JIAN : Santé, vigueur, capacité physique.
QUAN : Boxe.
WU : Danse, enchaînement de mouvements harmonieux.
Wang xiangzhai, dans son ouvrage « Les véritable principes du Yiquan » (yiquan zhenggui), nous explique l’origine des formes libres telles qu’elles sont pratiquées au sein du Yiquan :
« Pendant les dynasties Sui et Tang, le jianwu était très répandu. A cette époque, il était une méthode de préservation de la santé ainsi qu’un entraînement pour le combat. Détenu par les maîtres de l’art martial, il fut transmis à des lettrés qui étudiaient également les arts militaires. Ainsi, de nombreuses personnes l’étudièrent et de nombreuses transmissions se répandirent. A notre époque, l’artiste martial Huang muqiao a hérité de cette transmission.
J’ai personnellement étudié son école il y a plusieurs années. Cherchant à approfondir la question des gravures datant de la dynastie Tang trouvées dans les grottes de Dunhuang ainsi que les terre cuites de la même époque représentant des hommes dans certaines gestuelles de danse. Ces dessins seraient, en fait, inspirés de postures du quanwu. Au moment où eu lieu la Beifa , j’ai voyagé dans le sud, à Huainan précisément, afin de rencontrer monsieur Huang muqiao, dans le but d’étudier cette école.
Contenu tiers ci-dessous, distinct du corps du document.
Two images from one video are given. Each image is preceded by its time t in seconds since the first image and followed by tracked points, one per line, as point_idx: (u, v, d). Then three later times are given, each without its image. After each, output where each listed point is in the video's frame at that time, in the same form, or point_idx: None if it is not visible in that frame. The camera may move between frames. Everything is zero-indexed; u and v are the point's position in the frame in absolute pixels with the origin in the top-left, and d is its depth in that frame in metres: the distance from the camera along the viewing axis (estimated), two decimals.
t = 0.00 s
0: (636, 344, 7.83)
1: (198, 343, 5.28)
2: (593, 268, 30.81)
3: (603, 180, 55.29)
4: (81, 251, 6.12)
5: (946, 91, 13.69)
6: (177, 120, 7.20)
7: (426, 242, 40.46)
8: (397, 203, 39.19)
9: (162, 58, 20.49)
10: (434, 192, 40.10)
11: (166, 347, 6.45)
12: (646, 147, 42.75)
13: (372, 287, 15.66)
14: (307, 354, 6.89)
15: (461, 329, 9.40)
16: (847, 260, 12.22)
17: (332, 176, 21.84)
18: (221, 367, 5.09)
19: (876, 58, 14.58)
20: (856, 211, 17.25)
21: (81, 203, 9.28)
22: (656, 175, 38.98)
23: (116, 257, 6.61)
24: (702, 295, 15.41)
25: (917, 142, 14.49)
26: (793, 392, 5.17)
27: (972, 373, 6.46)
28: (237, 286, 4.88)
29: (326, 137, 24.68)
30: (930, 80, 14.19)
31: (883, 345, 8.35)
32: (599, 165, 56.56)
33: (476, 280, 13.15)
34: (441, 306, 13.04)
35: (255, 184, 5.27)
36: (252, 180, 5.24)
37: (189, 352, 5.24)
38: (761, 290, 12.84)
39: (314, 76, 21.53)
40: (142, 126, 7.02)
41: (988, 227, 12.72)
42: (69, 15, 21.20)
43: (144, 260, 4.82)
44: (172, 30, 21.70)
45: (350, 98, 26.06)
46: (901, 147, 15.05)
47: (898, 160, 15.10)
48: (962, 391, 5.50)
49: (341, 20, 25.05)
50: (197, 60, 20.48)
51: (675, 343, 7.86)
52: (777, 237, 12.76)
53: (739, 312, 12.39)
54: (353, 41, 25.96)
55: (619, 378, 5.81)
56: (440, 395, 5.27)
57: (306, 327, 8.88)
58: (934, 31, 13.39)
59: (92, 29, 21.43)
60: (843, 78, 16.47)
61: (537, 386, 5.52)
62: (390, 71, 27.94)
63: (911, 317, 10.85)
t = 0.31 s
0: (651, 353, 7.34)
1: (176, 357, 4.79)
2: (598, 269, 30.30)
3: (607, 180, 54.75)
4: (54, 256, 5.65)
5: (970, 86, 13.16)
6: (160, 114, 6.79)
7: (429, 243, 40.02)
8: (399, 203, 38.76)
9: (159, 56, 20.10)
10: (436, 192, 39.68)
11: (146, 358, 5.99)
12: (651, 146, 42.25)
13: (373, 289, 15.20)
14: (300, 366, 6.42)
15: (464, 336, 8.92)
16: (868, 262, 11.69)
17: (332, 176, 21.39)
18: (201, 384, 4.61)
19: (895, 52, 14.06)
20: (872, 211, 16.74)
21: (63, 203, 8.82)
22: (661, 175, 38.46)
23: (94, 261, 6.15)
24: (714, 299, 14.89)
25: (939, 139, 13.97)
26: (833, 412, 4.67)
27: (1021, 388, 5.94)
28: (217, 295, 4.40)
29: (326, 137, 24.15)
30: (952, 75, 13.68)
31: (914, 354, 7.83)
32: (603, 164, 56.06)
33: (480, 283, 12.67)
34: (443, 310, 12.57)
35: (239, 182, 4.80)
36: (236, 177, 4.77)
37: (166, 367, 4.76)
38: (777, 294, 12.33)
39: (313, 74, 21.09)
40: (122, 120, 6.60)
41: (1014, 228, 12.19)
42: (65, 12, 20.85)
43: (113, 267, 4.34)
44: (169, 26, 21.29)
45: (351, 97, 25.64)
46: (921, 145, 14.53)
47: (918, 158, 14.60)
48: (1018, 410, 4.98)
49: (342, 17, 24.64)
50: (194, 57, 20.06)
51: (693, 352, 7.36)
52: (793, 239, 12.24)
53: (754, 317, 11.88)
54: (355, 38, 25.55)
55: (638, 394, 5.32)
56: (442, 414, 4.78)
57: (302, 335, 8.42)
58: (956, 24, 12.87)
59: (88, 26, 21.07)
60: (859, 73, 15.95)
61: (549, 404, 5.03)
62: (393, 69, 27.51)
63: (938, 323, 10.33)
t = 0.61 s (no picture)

Je suis reparti après avoir approfondi, tant techniquement que théoriquement, le sens véritable du jianwu.
De ceux qui ont étudié jadis sous ma direction, une dizaine seulement ont atteint le niveau de compréhension des subtilités du jianwu. »
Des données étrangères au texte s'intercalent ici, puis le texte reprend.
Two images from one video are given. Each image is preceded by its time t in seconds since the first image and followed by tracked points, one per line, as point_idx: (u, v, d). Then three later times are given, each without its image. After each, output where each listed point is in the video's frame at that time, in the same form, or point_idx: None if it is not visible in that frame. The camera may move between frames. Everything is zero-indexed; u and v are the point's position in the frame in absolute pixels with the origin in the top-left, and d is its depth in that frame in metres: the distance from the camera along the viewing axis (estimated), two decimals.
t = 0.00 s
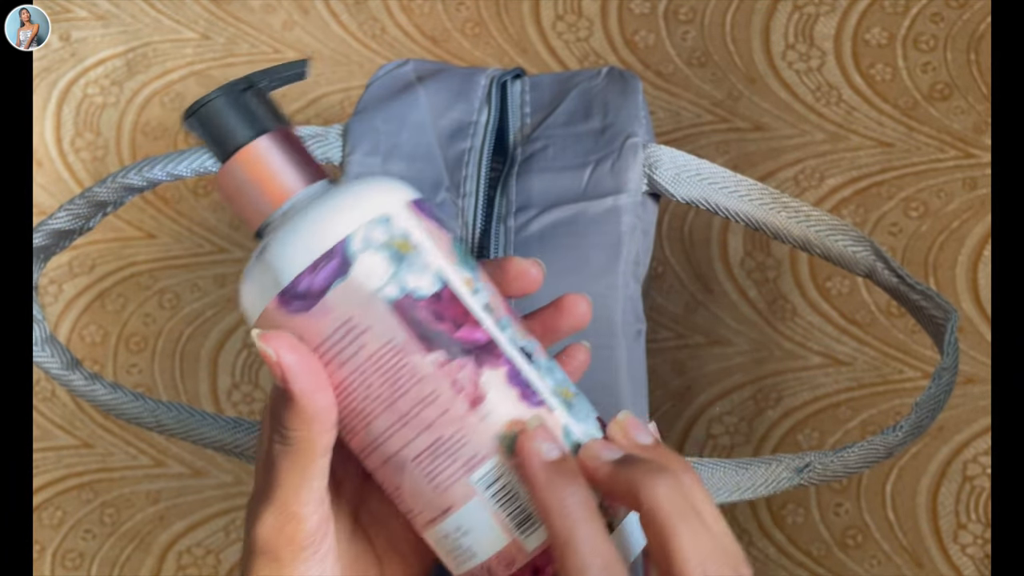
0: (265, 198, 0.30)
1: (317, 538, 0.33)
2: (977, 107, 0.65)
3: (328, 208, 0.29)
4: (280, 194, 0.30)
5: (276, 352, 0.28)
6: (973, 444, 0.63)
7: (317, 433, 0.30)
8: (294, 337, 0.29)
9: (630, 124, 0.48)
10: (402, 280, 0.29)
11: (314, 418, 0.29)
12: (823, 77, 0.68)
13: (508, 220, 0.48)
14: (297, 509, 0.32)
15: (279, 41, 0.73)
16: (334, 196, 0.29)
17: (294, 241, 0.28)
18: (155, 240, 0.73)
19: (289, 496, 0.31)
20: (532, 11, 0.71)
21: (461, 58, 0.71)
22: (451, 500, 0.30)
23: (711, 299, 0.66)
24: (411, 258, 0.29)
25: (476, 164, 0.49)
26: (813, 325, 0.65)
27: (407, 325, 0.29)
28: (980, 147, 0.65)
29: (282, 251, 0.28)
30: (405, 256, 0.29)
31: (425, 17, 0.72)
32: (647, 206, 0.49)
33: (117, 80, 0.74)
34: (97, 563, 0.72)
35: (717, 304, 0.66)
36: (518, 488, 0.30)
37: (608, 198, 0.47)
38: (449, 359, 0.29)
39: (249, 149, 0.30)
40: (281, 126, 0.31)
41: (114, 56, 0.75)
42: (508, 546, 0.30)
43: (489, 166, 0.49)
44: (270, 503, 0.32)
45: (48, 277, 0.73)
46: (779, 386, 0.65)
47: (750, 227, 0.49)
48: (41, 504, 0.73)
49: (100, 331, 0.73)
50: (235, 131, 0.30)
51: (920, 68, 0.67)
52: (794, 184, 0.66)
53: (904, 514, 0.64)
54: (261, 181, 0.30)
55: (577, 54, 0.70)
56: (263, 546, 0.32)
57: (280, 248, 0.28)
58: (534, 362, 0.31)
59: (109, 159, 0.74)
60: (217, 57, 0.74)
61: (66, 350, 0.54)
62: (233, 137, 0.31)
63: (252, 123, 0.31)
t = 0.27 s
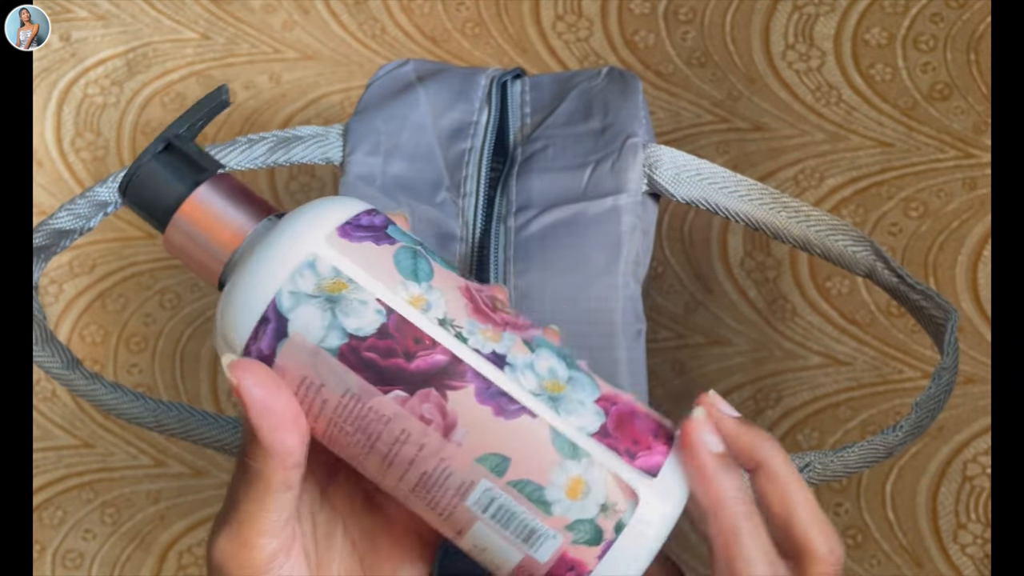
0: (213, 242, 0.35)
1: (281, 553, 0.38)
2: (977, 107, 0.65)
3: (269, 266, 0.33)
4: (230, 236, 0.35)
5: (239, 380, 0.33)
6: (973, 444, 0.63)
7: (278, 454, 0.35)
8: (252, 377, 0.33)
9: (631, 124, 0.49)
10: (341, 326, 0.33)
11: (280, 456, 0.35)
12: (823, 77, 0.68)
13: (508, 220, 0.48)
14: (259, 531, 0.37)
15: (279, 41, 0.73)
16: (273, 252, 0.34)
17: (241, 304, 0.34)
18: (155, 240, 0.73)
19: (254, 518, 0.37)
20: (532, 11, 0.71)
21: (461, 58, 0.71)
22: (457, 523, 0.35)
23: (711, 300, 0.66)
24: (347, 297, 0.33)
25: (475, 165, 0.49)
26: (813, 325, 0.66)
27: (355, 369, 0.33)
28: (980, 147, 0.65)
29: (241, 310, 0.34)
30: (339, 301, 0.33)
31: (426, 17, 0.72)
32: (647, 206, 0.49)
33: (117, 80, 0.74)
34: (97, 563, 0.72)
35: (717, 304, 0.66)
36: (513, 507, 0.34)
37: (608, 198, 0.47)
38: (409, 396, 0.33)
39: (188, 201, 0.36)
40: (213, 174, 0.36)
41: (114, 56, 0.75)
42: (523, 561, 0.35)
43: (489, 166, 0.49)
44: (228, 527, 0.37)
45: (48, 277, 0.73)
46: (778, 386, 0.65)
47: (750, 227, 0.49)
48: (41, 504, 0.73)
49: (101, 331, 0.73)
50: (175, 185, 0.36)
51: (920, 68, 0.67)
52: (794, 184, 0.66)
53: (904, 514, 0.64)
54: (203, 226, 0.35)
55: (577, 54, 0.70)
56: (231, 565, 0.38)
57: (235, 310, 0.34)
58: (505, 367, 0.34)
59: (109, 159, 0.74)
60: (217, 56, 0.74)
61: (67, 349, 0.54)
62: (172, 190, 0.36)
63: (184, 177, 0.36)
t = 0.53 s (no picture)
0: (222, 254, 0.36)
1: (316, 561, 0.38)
2: (977, 107, 0.65)
3: (288, 290, 0.33)
4: (236, 245, 0.36)
5: (261, 443, 0.32)
6: (973, 444, 0.63)
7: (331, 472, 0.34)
8: (277, 430, 0.32)
9: (631, 124, 0.49)
10: (373, 340, 0.34)
11: (330, 480, 0.34)
12: (823, 78, 0.68)
13: (508, 220, 0.48)
14: (306, 541, 0.37)
15: (279, 41, 0.73)
16: (290, 277, 0.34)
17: (267, 332, 0.34)
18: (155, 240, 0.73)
19: (298, 530, 0.36)
20: (532, 11, 0.71)
21: (461, 58, 0.71)
22: (512, 509, 0.36)
23: (711, 300, 0.66)
24: (374, 309, 0.34)
25: (475, 165, 0.49)
26: (813, 325, 0.66)
27: (394, 382, 0.34)
28: (980, 147, 0.65)
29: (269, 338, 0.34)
30: (365, 314, 0.34)
31: (426, 17, 0.72)
32: (647, 206, 0.49)
33: (117, 80, 0.74)
34: (96, 563, 0.72)
35: (718, 304, 0.66)
36: (566, 492, 0.35)
37: (608, 198, 0.47)
38: (450, 400, 0.34)
39: (185, 218, 0.36)
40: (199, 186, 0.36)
41: (114, 55, 0.75)
42: (582, 536, 0.37)
43: (489, 166, 0.49)
44: (280, 533, 0.37)
45: (48, 277, 0.73)
46: (778, 386, 0.65)
47: (751, 226, 0.49)
48: (41, 504, 0.73)
49: (100, 331, 0.73)
50: (167, 200, 0.36)
51: (920, 68, 0.67)
52: (794, 184, 0.66)
53: (904, 514, 0.64)
54: (205, 241, 0.36)
55: (577, 54, 0.70)
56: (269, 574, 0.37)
57: (263, 337, 0.34)
58: (541, 358, 0.34)
59: (109, 159, 0.73)
60: (217, 56, 0.74)
61: (66, 349, 0.54)
62: (165, 206, 0.36)
63: (173, 193, 0.36)
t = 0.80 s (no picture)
0: (228, 224, 0.36)
1: (295, 543, 0.38)
2: (977, 107, 0.65)
3: (294, 263, 0.33)
4: (242, 214, 0.36)
5: (263, 403, 0.33)
6: (973, 444, 0.63)
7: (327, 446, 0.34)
8: (277, 389, 0.33)
9: (630, 124, 0.49)
10: (367, 330, 0.34)
11: (323, 447, 0.34)
12: (823, 77, 0.68)
13: (508, 220, 0.48)
14: (287, 519, 0.36)
15: (279, 41, 0.73)
16: (296, 249, 0.33)
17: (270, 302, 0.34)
18: (155, 240, 0.73)
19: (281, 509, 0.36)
20: (532, 11, 0.71)
21: (461, 58, 0.71)
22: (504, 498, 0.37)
23: (711, 300, 0.66)
24: (370, 299, 0.33)
25: (475, 165, 0.48)
26: (813, 325, 0.66)
27: (388, 371, 0.34)
28: (980, 147, 0.65)
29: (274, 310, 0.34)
30: (361, 304, 0.33)
31: (425, 17, 0.72)
32: (647, 206, 0.49)
33: (117, 80, 0.74)
34: (96, 563, 0.72)
35: (718, 304, 0.66)
36: (556, 490, 0.36)
37: (608, 198, 0.47)
38: (443, 394, 0.34)
39: (192, 186, 0.36)
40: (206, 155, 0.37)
41: (114, 55, 0.74)
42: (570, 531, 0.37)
43: (489, 166, 0.49)
44: (262, 512, 0.36)
45: (48, 277, 0.73)
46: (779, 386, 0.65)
47: (751, 227, 0.49)
48: (41, 504, 0.73)
49: (100, 331, 0.73)
50: (175, 168, 0.36)
51: (920, 68, 0.67)
52: (794, 184, 0.66)
53: (904, 514, 0.63)
54: (212, 210, 0.36)
55: (577, 54, 0.70)
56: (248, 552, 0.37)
57: (264, 307, 0.34)
58: (537, 355, 0.34)
59: (109, 159, 0.73)
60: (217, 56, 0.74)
61: (66, 349, 0.54)
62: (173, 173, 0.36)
63: (181, 159, 0.37)
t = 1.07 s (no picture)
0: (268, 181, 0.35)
1: (293, 541, 0.38)
2: (977, 107, 0.65)
3: (323, 213, 0.33)
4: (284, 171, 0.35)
5: (249, 372, 0.33)
6: (973, 444, 0.63)
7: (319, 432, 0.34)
8: (267, 362, 0.33)
9: (630, 123, 0.49)
10: (344, 343, 0.34)
11: (316, 429, 0.34)
12: (824, 77, 0.68)
13: (508, 220, 0.48)
14: (283, 511, 0.36)
15: (279, 41, 0.73)
16: (328, 200, 0.33)
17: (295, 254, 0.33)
18: (154, 240, 0.73)
19: (274, 499, 0.36)
20: (532, 11, 0.71)
21: (461, 58, 0.71)
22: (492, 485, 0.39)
23: (711, 300, 0.66)
24: (344, 317, 0.34)
25: (475, 165, 0.48)
26: (813, 325, 0.65)
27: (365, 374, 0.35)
28: (981, 147, 0.65)
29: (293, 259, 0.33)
30: (337, 319, 0.34)
31: (425, 17, 0.72)
32: (647, 206, 0.49)
33: (117, 80, 0.74)
34: (96, 564, 0.72)
35: (718, 304, 0.66)
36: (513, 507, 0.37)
37: (608, 198, 0.47)
38: (412, 408, 0.35)
39: (238, 141, 0.35)
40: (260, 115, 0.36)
41: (114, 56, 0.74)
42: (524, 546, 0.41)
43: (490, 166, 0.49)
44: (261, 505, 0.36)
45: (48, 277, 0.73)
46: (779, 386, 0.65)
47: (751, 227, 0.49)
48: (41, 504, 0.73)
49: (100, 331, 0.73)
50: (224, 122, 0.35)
51: (920, 68, 0.67)
52: (794, 184, 0.66)
53: (905, 514, 0.63)
54: (255, 166, 0.35)
55: (577, 54, 0.70)
56: (249, 546, 0.37)
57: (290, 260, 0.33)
58: (494, 398, 0.34)
59: (109, 159, 0.73)
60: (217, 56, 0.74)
61: (66, 349, 0.54)
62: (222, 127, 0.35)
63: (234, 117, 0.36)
Wang bingkui, disciple de Wang xiangzhai,
en jianwu dans la deuxième partie de cette vidéo
Les différentes formes du quanwu
- Le flux des vagues
- le dragon qui nage
- la grue qui joue dans l’eau
- la grue qui joue dans l’eau
- le serpent effrayé
Certains experts y ajoutent une cinquième forme libre : le grand souffle (Daqi).
Jianwu exécuté par le maître Li jianyu
Wang xiangzhai disait : « Les conditions préalables a l’étude du quanwu consistent en la pratique du zhanzhuang pour emmagasiner le qi. Par cette pratique, on complète quatre conditions qui en constituent l’extrême approfondissement :
- Le corps entier donne l’impression de couler ou de fondre.
- Tout le corps est comme remplit de plomb.
- Les muscles de tout le corps ne font plus qu’un.
- Les poils et les cheveux sont dardés comme des lances pointues.
Sans ces quatre conditions il est difficile de pouvoir exécuter, ne serait ce qu’un mouvement du quanwu. Si ces quatre exigences sont remplies, le mouvement vient alors naturellement. »
Ces quelques mots du fondateur nous éclairent sur l’origine du jianwu ainsi que sur l’évolution du disciple du Yiquan.

Wang xiangzhai, pris en photo alors qu'il exécutait sa "danse"
Il est très claire que le travail de base du Yiquan permet de réaliser le niveau des formes libres (jianwu ou quanwu). Cette pratique constitue, vraisemblablement, l’apogée de la fusion du corps avec le qi et l’esprit (les six harmonies). Elle est également le véritable sens profond des boxes imitatives, se référant à l’approche spirituelle et non purement gestuelle.